## Start
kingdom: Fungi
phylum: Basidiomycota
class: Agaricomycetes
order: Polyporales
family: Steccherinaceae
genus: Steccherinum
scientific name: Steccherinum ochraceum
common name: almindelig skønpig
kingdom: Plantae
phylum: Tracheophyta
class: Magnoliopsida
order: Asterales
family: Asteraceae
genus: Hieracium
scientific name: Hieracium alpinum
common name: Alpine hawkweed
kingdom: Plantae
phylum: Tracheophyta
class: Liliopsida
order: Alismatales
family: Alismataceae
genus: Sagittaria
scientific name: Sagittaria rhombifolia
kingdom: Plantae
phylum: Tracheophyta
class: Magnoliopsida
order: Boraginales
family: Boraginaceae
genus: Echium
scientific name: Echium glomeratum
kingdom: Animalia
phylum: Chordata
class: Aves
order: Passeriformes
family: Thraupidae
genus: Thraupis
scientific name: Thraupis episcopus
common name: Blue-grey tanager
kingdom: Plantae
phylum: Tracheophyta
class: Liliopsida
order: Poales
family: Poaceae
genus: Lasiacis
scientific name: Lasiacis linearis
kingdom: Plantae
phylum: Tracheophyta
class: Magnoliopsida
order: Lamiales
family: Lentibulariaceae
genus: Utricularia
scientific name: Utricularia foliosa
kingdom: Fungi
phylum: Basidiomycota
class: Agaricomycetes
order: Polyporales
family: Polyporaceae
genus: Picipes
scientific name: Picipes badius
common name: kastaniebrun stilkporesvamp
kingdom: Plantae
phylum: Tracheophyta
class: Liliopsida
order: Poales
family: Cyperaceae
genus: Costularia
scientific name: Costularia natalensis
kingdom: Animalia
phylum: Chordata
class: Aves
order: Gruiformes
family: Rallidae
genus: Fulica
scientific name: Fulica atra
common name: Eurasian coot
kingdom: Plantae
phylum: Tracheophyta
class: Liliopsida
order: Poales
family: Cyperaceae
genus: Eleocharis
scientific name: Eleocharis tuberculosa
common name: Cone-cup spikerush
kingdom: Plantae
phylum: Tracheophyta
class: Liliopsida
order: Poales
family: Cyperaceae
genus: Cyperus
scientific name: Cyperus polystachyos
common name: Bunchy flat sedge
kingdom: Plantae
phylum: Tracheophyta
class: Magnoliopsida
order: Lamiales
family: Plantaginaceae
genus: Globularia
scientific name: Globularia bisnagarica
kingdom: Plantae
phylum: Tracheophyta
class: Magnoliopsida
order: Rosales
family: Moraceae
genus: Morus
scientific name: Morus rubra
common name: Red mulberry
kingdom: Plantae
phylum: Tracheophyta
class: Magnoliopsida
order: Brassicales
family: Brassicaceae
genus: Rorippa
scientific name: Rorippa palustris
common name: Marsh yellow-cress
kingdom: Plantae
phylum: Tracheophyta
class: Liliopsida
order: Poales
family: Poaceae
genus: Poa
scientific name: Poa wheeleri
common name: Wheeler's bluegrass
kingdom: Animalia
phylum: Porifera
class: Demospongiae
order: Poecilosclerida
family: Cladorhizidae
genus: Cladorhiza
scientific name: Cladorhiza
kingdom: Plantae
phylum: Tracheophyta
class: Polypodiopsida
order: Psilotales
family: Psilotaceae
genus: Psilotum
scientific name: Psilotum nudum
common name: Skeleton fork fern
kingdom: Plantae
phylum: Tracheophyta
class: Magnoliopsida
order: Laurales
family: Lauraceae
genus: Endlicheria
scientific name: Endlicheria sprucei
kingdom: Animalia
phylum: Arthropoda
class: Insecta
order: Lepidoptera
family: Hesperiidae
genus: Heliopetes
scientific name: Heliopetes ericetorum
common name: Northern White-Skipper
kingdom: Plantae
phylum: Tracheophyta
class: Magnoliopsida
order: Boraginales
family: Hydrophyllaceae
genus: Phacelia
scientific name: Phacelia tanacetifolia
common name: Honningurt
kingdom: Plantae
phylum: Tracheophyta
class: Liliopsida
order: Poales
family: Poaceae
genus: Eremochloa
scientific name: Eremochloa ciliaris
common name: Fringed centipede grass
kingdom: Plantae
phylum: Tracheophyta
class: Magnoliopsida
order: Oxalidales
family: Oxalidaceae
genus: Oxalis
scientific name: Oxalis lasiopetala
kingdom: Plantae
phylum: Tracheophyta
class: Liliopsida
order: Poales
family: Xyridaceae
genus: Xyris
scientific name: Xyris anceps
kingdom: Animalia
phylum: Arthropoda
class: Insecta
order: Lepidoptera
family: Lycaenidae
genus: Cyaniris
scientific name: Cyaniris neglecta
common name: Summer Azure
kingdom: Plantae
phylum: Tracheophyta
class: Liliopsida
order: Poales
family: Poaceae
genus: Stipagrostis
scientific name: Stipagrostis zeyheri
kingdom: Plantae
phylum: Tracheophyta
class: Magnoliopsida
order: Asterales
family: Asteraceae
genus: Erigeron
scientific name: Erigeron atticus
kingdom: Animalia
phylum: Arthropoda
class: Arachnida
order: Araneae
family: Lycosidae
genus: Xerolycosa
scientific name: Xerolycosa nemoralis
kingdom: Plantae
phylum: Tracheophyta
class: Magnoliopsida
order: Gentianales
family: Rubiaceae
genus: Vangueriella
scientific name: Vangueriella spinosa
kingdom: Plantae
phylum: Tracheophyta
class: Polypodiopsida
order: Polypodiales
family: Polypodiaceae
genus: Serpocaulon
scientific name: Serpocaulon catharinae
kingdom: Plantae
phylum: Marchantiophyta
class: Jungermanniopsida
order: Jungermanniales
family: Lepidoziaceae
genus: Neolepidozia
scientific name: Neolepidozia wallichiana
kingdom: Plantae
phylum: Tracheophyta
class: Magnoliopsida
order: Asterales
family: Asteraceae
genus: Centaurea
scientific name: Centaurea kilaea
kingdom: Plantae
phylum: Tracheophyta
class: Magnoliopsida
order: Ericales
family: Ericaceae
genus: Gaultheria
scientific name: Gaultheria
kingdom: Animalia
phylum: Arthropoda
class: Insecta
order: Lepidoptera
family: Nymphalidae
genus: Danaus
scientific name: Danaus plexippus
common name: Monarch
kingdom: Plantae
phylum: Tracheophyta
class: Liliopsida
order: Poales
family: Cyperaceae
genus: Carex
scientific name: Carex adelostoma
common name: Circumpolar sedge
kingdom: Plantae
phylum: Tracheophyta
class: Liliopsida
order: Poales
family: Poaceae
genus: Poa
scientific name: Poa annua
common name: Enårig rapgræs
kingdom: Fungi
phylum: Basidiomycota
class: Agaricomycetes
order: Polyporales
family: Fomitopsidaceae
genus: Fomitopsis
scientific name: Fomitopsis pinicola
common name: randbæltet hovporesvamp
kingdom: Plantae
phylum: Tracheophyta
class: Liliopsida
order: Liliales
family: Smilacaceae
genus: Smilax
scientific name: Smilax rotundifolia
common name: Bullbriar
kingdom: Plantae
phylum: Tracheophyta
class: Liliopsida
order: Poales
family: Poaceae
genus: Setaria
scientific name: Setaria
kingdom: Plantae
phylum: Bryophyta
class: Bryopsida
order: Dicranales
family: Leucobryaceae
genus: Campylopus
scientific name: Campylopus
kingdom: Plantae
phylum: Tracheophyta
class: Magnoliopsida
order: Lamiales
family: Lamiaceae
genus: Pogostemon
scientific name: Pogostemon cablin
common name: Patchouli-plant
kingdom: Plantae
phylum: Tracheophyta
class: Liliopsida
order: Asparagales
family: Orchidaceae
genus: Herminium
## End
▸ Task instructions: Update everything from the line containing "family: Boraginaceae" down to the line containing "genus: Eleocharis", both included, so that "common name" becomes "vernacular name" and nothing else changes. Give only those lines.

▸ Exercise answer:
family: Boraginaceae
genus: Echium
scientific name: Echium glomeratum
kingdom: Animalia
phylum: Chordata
class: Aves
order: Passeriformes
family: Thraupidae
genus: Thraupis
scientific name: Thraupis episcopus
vernacular name: Blue-grey tanager
kingdom: Plantae
phylum: Tracheophyta
class: Liliopsida
order: Poales
family: Poaceae
genus: Lasiacis
scientific name: Lasiacis linearis
kingdom: Plantae
phylum: Tracheophyta
class: Magnoliopsida
order: Lamiales
family: Lentibulariaceae
genus: Utricularia
scientific name: Utricularia foliosa
kingdom: Fungi
phylum: Basidiomycota
class: Agaricomycetes
order: Polyporales
family: Polyporaceae
genus: Picipes
scientific name: Picipes badius
vernacular name: kastaniebrun stilkporesvamp
kingdom: Plantae
phylum: Tracheophyta
class: Liliopsida
order: Poales
family: Cyperaceae
genus: Costularia
scientific name: Costularia natalensis
kingdom: Animalia
phylum: Chordata
class: Aves
order: Gruiformes
family: Rallidae
genus: Fulica
scientific name: Fulica atra
vernacular name: Eurasian coot
kingdom: Plantae
phylum: Tracheophyta
class: Liliopsida
order: Poales
family: Cyperaceae
genus: Eleocharis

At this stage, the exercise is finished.